Evidence from in vitro work and clinical sources (i.e. therapeutic drug monitoring databases) suggests that both CYP2D6 and CYP3A4 play important roles in zuclopenthixol metabolism.

===Pharmacokinetics===

v; t; e; Pharmacokinetics of long-acting injectable antipsychotics
| Medication | Brand name | Class | Vehicle | Dosage | T_{max} | t_{1/2} single | t_{1/2} multiple | logP^{c} | Ref |
| Aripiprazole lauroxil | Aristada | Atypical | Water^{a} | 441–1064 mg/4–8 weeks | 24–35 days | ? | 54–57 days | 7.9–10.0 |  |
| Aripiprazole monohydrate | Abilify Maintena | Atypical | Water^{a} | 300–400 mg/4 weeks | 7 days | ? | 30–47 days | 4.9–5.2 |  |
| Bromperidol decanoate | Impromen Decanoas | Typical | Sesame oil | 40–300 mg/4 weeks | 3–9 days | ? | 21–25 days | 7.9 |  |
| Clopentixol decanoate | Sordinol Depot | Typical | Viscoleo^{b} | 50–600 mg/1–4 weeks | 4–7 days | ? | 19 days | 9.0 |  |
| Flupentixol decanoate | Depixol | Typical | Viscoleo^{b} | 10–200 mg/2–4 weeks | 4–10 days | 8 days | 17 days | 7.2–9.2 |  |
| Fluphenazine decanoate | Prolixin Decanoate | Typical | Sesame oil | 12.5–100 mg/2–5 weeks | 1–2 days | 1–10 days | 14–100 days | 7.2–9.0 |  |
| Fluphenazine enanthate | Prolixin Enanthate | Typical | Sesame oil | 12.5–100 mg/1–4 weeks | 2–3 days | 4 days | ? | 6.4–7.4 |  |
| Fluspirilene | Imap, Redeptin | Typical | Water^{a} | 2–12 mg/1 week | 1–8 days | 7 days | ? | 5.2–5.8 |  |
| Haloperidol decanoate | Haldol Decanoate | Typical | Sesame oil | 20–400 mg/2–4 weeks | 3–9 days | 18–21 days |  | 7.2–7.9 |  |
| Olanzapine pamoate | Zyprexa Relprevv | Atypical | Water^{a} | 150–405 mg/2–4 weeks | 7 days | ? | 30 days | – |  |
| Oxyprothepin decanoate | Meclopin | Typical | ? | ? | ? | ? | ? | 8.5–8.7 |  |
| Paliperidone palmitate | Invega Sustenna | Atypical | Water^{a} | 39–819 mg/4–12 weeks | 13–33 days | 25–139 days | ? | 8.1–10.1 |  |
| Perphenazine decanoate | Trilafon Dekanoat | Typical | Sesame oil | 50–200 mg/2–4 weeks | ? | ? | 27 days | 8.9 |  |
| Perphenazine enanthate | Trilafon Enanthate | Typical | Sesame oil | 25–200 mg/2 weeks | 2–3 days | ? | 4–7 days | 6.4–7.2 |  |
| Pipotiazine palmitate | Piportil Longum | Typical | Viscoleo^{b} | 25–400 mg/4 weeks | 9–10 days | ? | 14–21 days | 8.5–11.6 |  |
| Pipotiazine undecylenate | Piportil Medium | Typical | Sesame oil | 100–200 mg/2 weeks | ? | ? | ? | 8.4 |  |
| Risperidone | Risperdal Consta | Atypical | Microspheres | 12.5–75 mg/2 weeks | 21 days | ? | 3–6 days | – |  |
| Zuclopentixol acetate | Clopixol Acuphase | Typical | Viscoleo^{b} | 50–200 mg/1–3 days | 1–2 days | 1–2 days |  | 4.7–4.9 |  |
| Zuclopentixol decanoate | Clopixol Depot | Typical | Viscoleo^{b} | 50–800 mg/2–4 weeks | 4–9 days | ? | 11–21 days | 7.5–9.0 |  |
Note: All by intramuscular injection.
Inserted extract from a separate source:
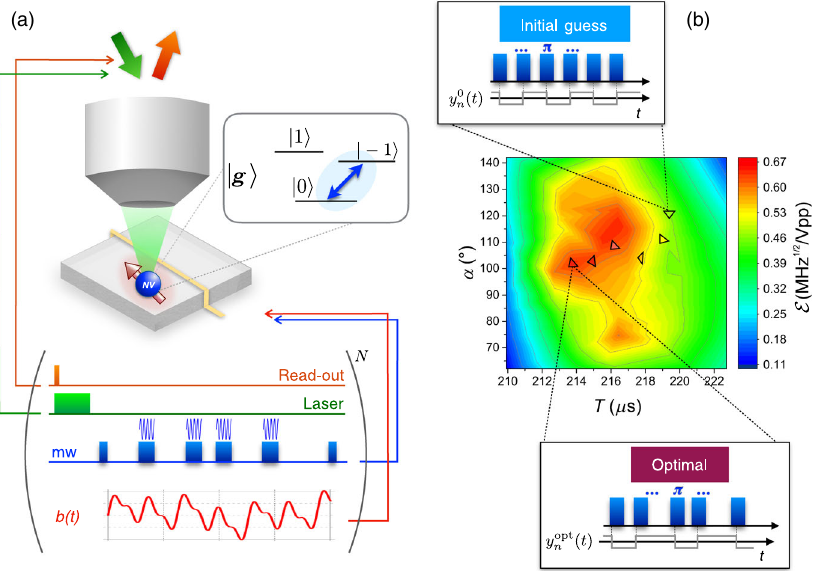
FIG. 1. One-qubit optimization strategy. (a) The electronic spin of a single NV center is optically initialized in the j 0 i state and read out after the sensing period by means of a confocal microscope. An antenna delivers both the resonant control field (mw) and the target magnetic field b ð t Þ to be measured, in the proximity of the spin qubit. Each measurement shot is repeated N ¼ 2 × 10 5 times (see also Appendix A 1). (b) Illustration of the optimization protocol. The starting point is an initial guess for the control sequence described by a modulation function y 0 n ð t Þ , which depends on a given number of parameters. While in the paper we consider more general cases, for the sake of simplicity, the central panel shows a search in a two-parameter space (sensing time T and phase shift α ) for a Carr-Purcell (CP) control sequence used to detect a monochromatic ac field b ð t Þ ¼ b cos ð 2 πν 0 t þ α Þ , with frequency ν 0 ¼ 20 . 5 kHz and unknown amplitude b to be measured. The map represents the experimentally measured inverse sensitivity E ¼ C= η (see text). The algorithm computes the sensitivity η under the initial control sequence and then produces and evaluates a number of other trial points y ð moves in the multidimensional parameter space until global convergence is reached. The final point, described by y opt n , represents the optimal control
Footnotes: ^{a} = Microcrystalline or nanocrystalline aqueous suspension. ^{b} = Low-viscosity vegetable oil (specifically fractionated coconut oil with medium-chain triglycerides). ^{c} = Predicted, from PubChem and DrugBank. Sources: Main: See template.

==History==
Zuclopenthixol was introduced by Lundbeck in 1978.

==Society and culture==
A 45‑year‑old Australian man died on 22 May 2019 in Balga from combined drug toxicity while under a community treatment order (CTO) that forced him to receive monthly depot injections of zuclopenthixol decanoate, which he frequently declined. The coroner concluded that, despite the death, the use of compulsory treatment was justified given the patient's "lack of insight" and the absence of alternative facilities.